How I am surviving a heart attack and quadruple bypass, and maybe even surviving life...

Thursday, March 20, 2008

The trouble with karma

I have been having a philosophical issue with karma that has all but destroyed my practice and my belief in Nichiren's Buddhism as practiced in the SGI, for years, although I play along (most of the time).

I cannot avoid the conclusion that "karma" is bullshit.

Here's why –Buddhism – and reason – concludes that the Universe and all things in the Universe are eternal. Neverbegininning and Neverending. In his lectures on such things as the Lotus Sutra, President Ikeda has frequently mentioned the Law of the Conservation of Energy – that energy and its concurrent manifestation as matter can never be created or destroyed.

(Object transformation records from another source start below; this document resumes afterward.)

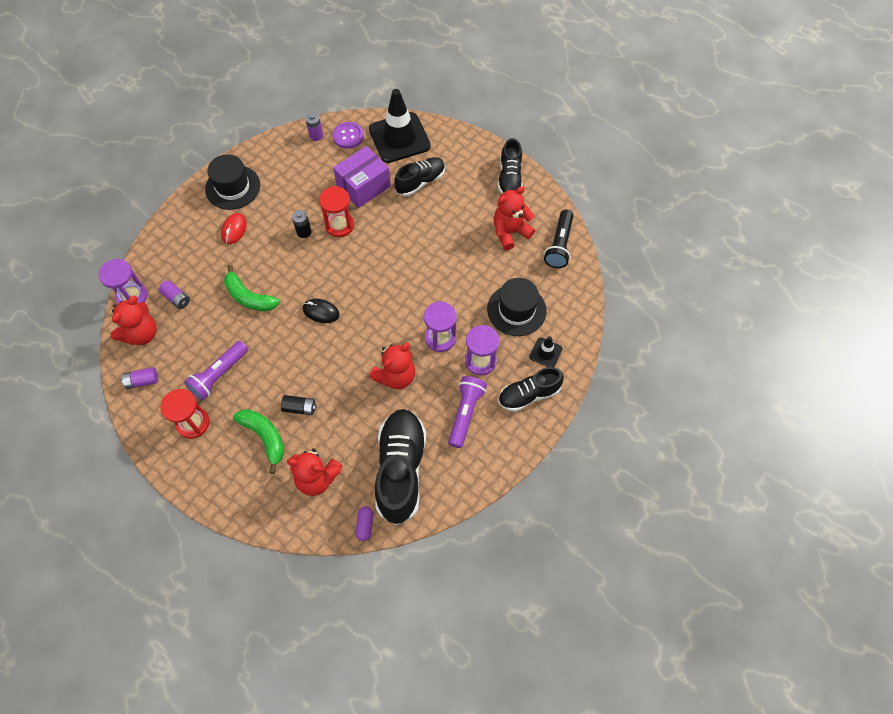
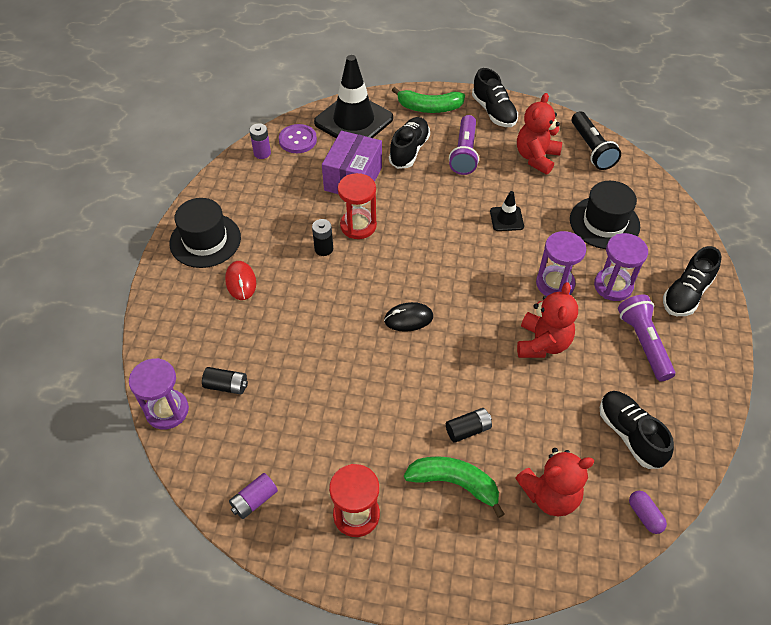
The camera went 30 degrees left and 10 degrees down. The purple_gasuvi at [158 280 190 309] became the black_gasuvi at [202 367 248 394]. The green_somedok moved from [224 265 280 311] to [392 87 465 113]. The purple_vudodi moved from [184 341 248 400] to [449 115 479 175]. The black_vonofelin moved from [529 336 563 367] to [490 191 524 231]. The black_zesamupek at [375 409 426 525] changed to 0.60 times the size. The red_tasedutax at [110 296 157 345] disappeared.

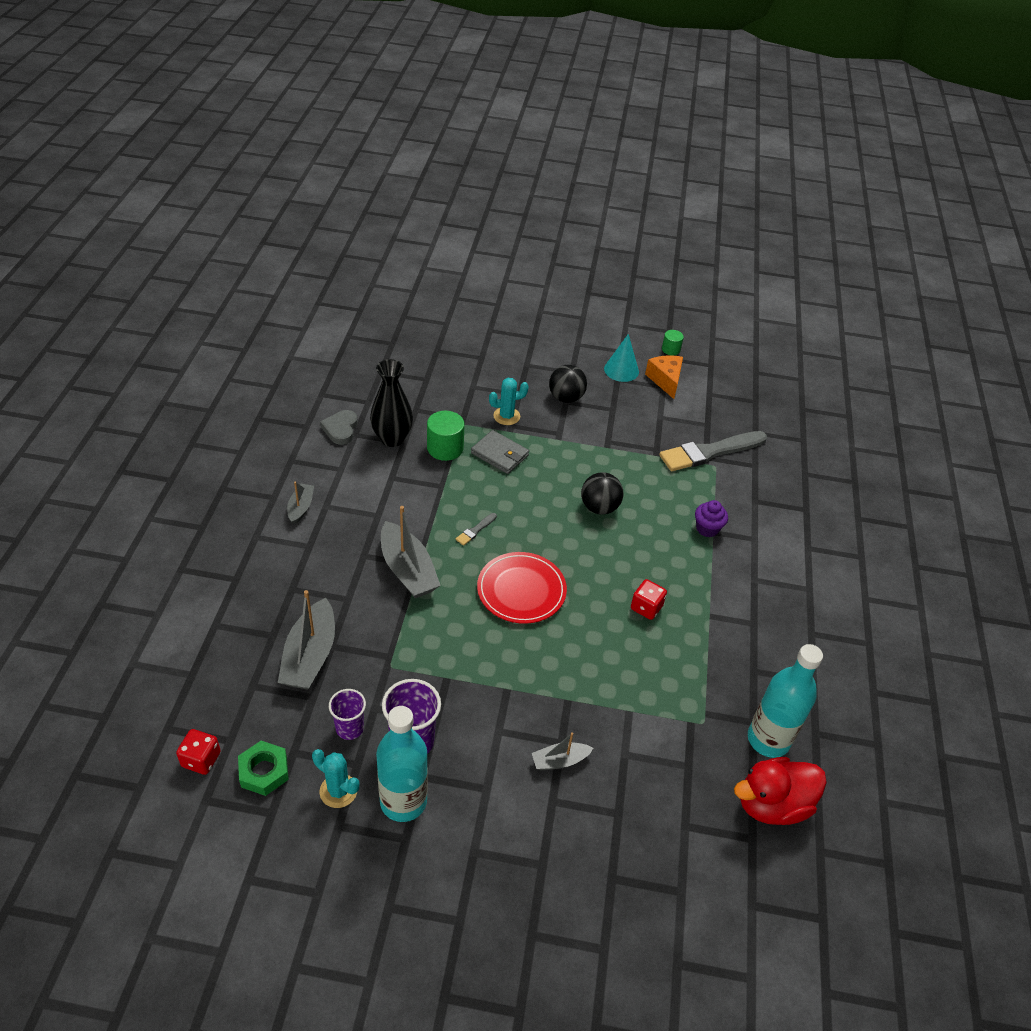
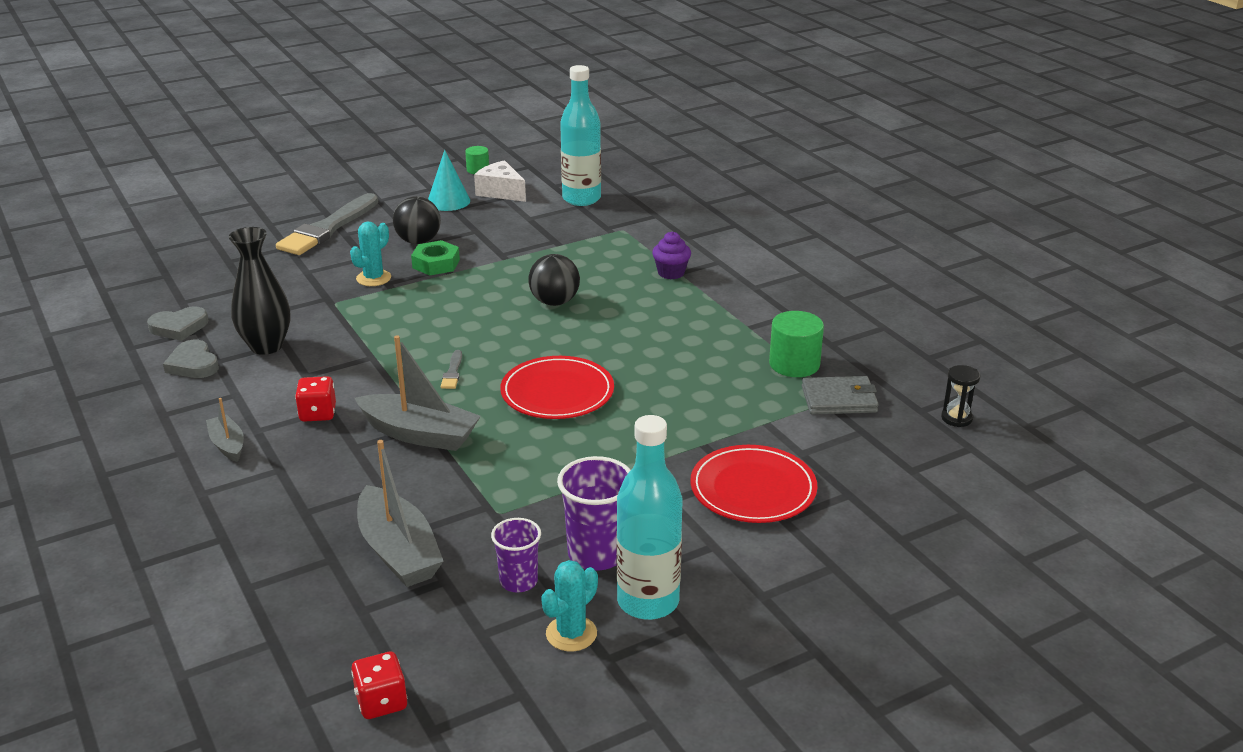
The camera went 35 degrees left and 15 degrees down. The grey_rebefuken at [147 306 208 341] appeared. The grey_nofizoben moved from [659 431 767 471] to [276 193 378 255]. The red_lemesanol moved from [631 579 667 620] to [295 376 336 422]. The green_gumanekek moved from [238 741 289 796] to [411 240 460 275]. The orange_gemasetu at [645 355 683 399] became the white_gemasetu at [474 160 526 202]. The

Buddhism is perhaps unique among religions in that it states that the Universe was never created, and will never be destroyed. Science says the same thing. Everything that is, and everything that ever was and everything that ever will be, whether we can see it now or whether it is currently in its dormant state of ku … always was and always will be.

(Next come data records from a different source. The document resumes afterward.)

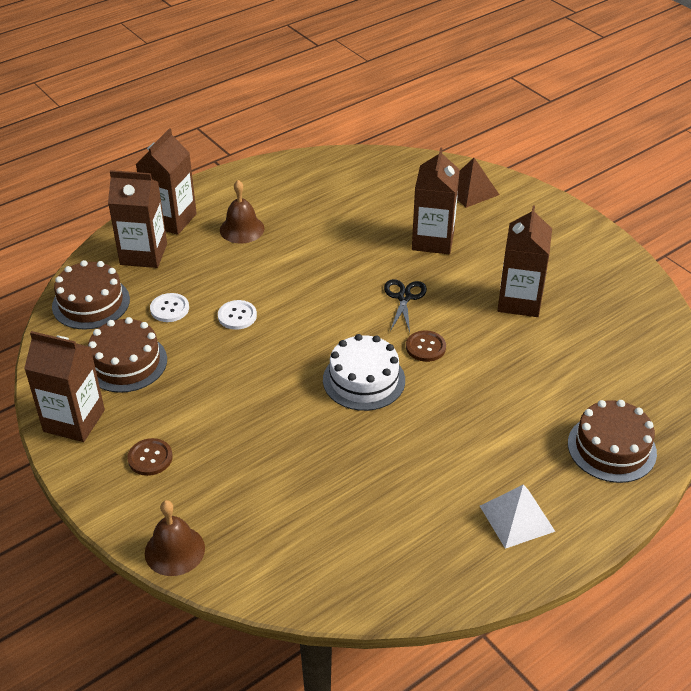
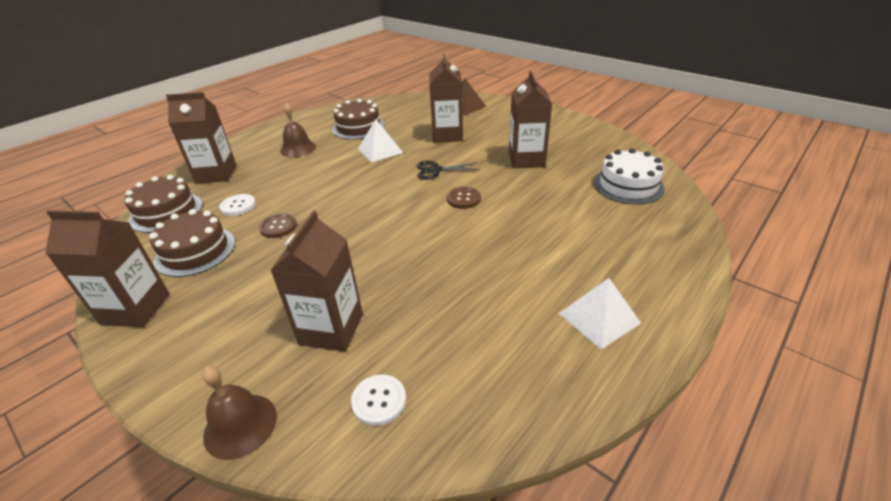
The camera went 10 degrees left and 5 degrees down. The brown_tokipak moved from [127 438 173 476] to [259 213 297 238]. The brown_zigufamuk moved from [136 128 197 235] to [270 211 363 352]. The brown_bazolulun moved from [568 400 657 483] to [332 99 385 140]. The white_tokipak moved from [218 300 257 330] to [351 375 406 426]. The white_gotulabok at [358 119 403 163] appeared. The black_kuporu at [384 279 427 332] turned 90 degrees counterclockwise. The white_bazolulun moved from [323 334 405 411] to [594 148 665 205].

Therefore, you have been here for eternity.

An infinite number of lifetimes. Not a thousand lifetimes. Not a millions lifetimes. Not a billion billion lifetimes.

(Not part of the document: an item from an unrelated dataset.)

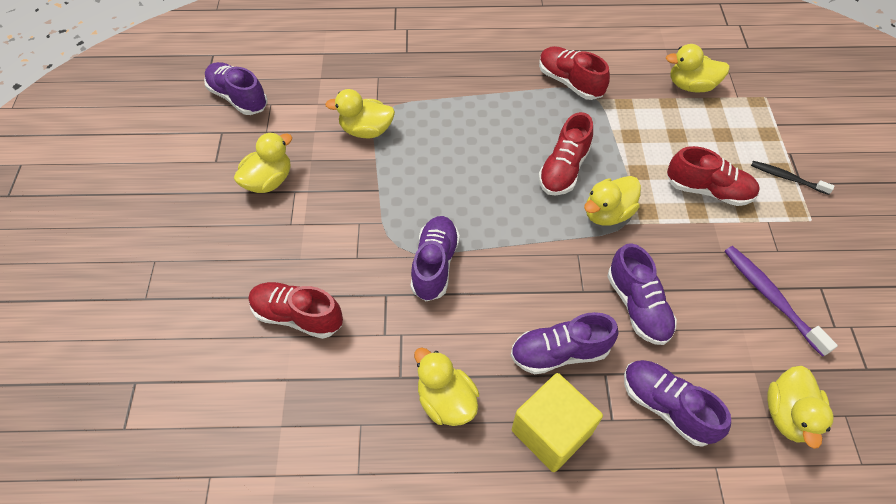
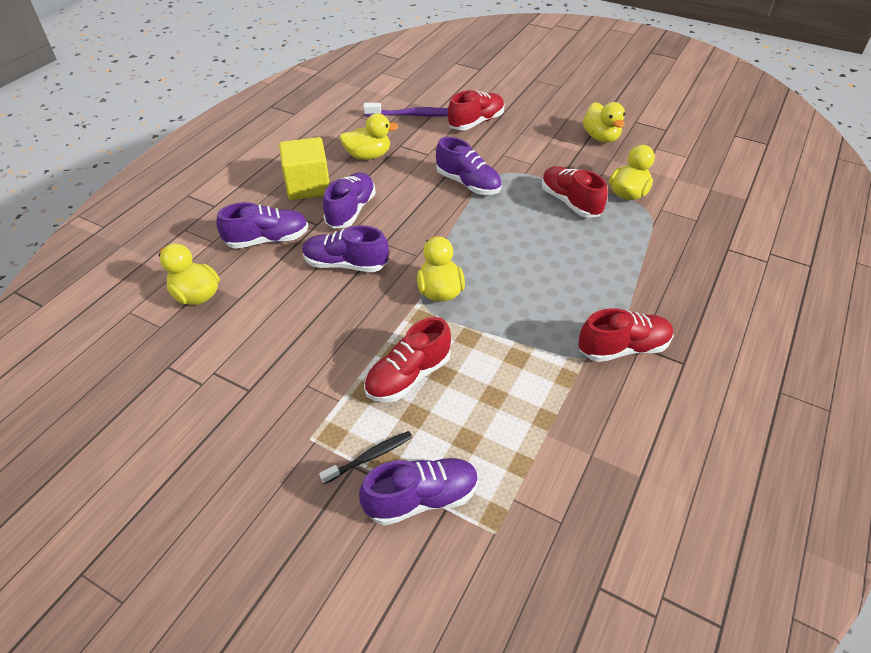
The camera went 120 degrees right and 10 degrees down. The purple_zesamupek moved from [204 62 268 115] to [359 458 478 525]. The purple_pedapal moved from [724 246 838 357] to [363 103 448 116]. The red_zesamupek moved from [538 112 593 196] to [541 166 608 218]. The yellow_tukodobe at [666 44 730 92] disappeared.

But you have lived an INFINITE number of lifetimes.

You have therefore experienced and done EVERYTHING YOU POSSIBLY COULD.

In that infinite number of lifetimes, in that infinite number of cycles of the universe; in what is beyond our brain's capacity to imagine. You have had lifetimes of constant joys and births; you have had lifetimes in which we have personally found the cure for cancer. You have had lifetimes in which you have been Nichiren, and lifetimes in which you have been Devadatta. You have spent lifetimes being Gods; you have spent lifetimes being Hitlers destroying races and galaxies. You have spent lifetimes in which all your consciousness has been unbelievable agony, and you have experienced lifetimes of unimaginable joy.

We are talking about ETERNITY here, folks.

Not a billion times cycling through this, not walking through solar systems dropping a grain of sand in each one.

But ETERNITY.

Buddhism talks about FOREVER, never-beginning, never-ending.

Infinity.

And we will experience infinity all over again in the future. And infinity by definition contains an infinite number of infinities. In short – by the Buddhist definition of the universe – YOU HAVE ALREADY DONE EVERYTHING! AND YOU WILL DO EVERYTHING AGAIN.

THEREFORE, YOUR KARMA IS LITERALLY "MAXED OUT".

So… what we do in this lifetime, is infinitesimally MEANINGLESS.

AND ALL OF US HAVE DONE EVERYTHING, AND WILL DO EVERYTHING AGAIN IN THE FUTURE. THEREFORE, NOTHING WE DO IN THIS LIFETIME WILL HAVE ANY EFFECT ON OUR ETERNAL LIVES.

So why be nice? Why bother doing shakubuku? We have been and will be shakubukuing an infinite number of people in the future; heck, we already have in the past.

Why not just rape and steal and murder and take what we want? Your karma will even itself out through eternity.

For me, I am just hardwired to try to be nice and empathetic and magnanimous I guess, and I honestly feel I have missed out a lot of "normal", "human" experiences and emotions and successes because of it.


Why bother? I mean these questions literally.

And seriously. I am simply postulating from the "eternity", from the "lifetime after lifetime" that we bandy about at discussion meetings, that SGI-USA writes about in every issue of Living Buddhism.

When I chant, I can feel good and positive, and these thoughts evaporate for the moment – but they also evaporate when I am eating Ben & Jerry's.

This is a thought paradigm I cannot simply "put aside" and forget about, as much as I would like to do so.